(Supplied material begins)

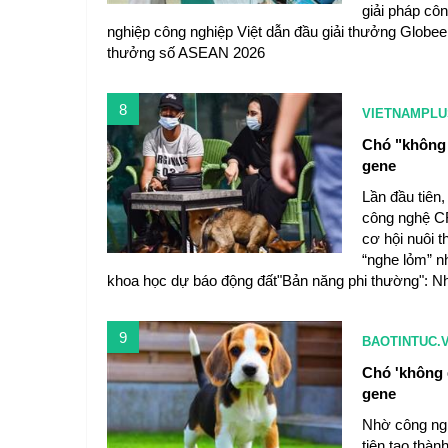
giải pháp cô
nghiệp công nghiệp Việt dẫn đầu giải thưởng Globee
thưởng số ASEAN 2026
8
VIETNAMPLU
Chó "không 
gene
Lần đầu tiên
công nghệ CR
cơ hội nuôi 
“nghe lỏm” n
khoa học dự báo động đất"Bản năng phi thường": Nh
9
BAOTINTUC.
Chó 'không 
gene
Nhờ công ng
tiên tạo thàn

(Supplied material ends)

• _Work to be completed_
The whole listing above is to be printed exactly; the pictures stay out.

• _Finished task_
giải pháp cô
nghiệp công nghiệp Việt dẫn đầu giải thưởng Globee
thưởng số ASEAN 2026
8
VIETNAMPLU
Chó "không 
gene
Lần đầu tiên
công nghệ CR
cơ hội nuôi 
“nghe lỏm” n
khoa học dự báo động đất"Bản năng phi thường": Nh
9
BAOTINTUC.
Chó 'không 
gene
Nhờ công ng
tiên tạo thàn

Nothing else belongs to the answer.